ACTIONS TO TAKE -
1. In the parliamentary answer on diabetes care, write out the passage between "The Clinical Commissioning" and "and wellbeing boards.", inclusive.
2. According to the parliamentary answer on diabetes care, in what month and year did Public Health England publish Healthier Lives: Diabetes?

TEXT PASSAGE -
• • • • •
Diabetes

(asked on 11th March 2015) - View Source

Question to the Department of Health and Social Care:

To ask the Secretary of State for Health, what steps his Department is taking to address local variations in the quality of care for diabetes patients.


Answered by
 Portrait
Jane Ellison
This question was answered on 18th March 2015

Over recent years, the quality of NHS services for people with or at risk of diabetes has improved and, as a result, so have health and care outcomes. The latest data on diabetes care shows a 60% completion rate of all the eight measurable National Institute for Health and Care Excellence recommended care processes for diabetes. Whilst the Quality and Outcomes Framework incentivises general practitioners to deliver these processes for everyone over 17 with diabetes, they are not mandatory as there may be good clinical reasons for not conducting them on every patient.

The Clinical Commissioning Group (CCG) outcomes indicator set provides clear, comparative information for CCGs, health and wellbeing boards, local authorities, patients and the public about the quality of health services commissioned by CCGs and the associated health outcomes. The indicators are useful for CCGs and health and wellbeing boards in identifying local priorities for quality improvement and to demonstrate progress that local health systems are making on outcomes. Reviewing progress against these indicators, which include the number of people with diabetes who have received the nine care processes annually, forms part of NHS England's on-going assurance of CCGs. Performance against the outcomes indicator set can also be used as part of CCGs local accountability to their boards and to health and wellbeing boards.

In addition, in October 2014, Public Health England published Healthier Lives: Diabetes, a tool which provides information on the variation in the treatment of diabetes at a local level. Through sector led improvement, the tool aims to drive improvements in diabetes care and iron out variation.

We recognise that there is still more to do and so improving the delivery of the diabetes care processes and achievement of recommended diabetes treatment targets continues to be important in ensuring that people with diabetes receive the best possible care.
• • • • •
RECORDED DATA -
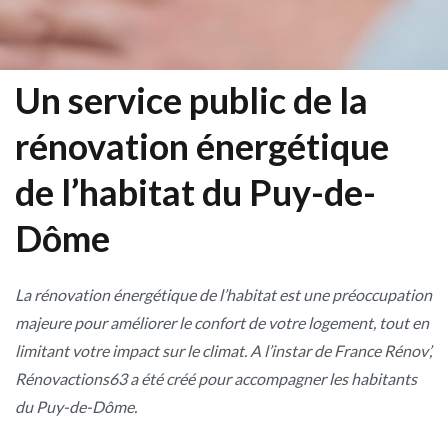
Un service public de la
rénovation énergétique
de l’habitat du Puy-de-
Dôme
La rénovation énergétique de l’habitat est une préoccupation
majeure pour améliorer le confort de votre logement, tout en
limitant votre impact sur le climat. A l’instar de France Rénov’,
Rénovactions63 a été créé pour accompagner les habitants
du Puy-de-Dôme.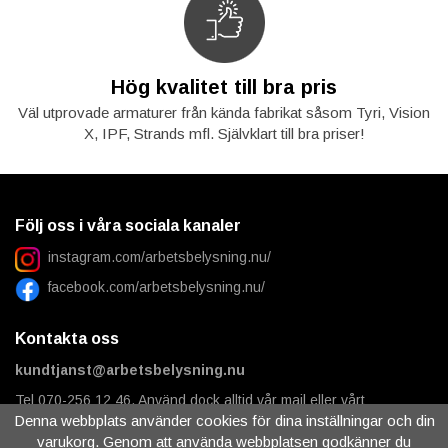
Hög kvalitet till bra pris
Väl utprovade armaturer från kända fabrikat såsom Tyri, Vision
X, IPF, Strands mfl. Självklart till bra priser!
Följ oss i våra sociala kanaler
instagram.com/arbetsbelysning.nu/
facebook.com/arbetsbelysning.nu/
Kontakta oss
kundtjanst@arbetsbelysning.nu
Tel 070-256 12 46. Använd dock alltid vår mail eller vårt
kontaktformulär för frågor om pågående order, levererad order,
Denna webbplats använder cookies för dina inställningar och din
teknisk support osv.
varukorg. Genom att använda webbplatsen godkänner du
• • • • •
ANSWERS BELOW -
1.
The Clinical Commissioning Group (CCG) outcomes indicator set provides clear, comparative information for CCGs, health and wellbeing boards, local authorities, patients and the public about the quality of health services commissioned by CCGs and the associated health outcomes. The indicators are useful for CCGs and health and wellbeing boards in identifying local priorities for quality improvement and to demonstrate progress that local health systems are making on outcomes. Reviewing progress against these indicators, which include the number of people with diabetes who have received the nine care processes annually, forms part of NHS England's on-going assurance of CCGs. Performance against the outcomes indicator set can also be used as part of CCGs local accountability to their boards and to health and wellbeing boards.

2. October 2014.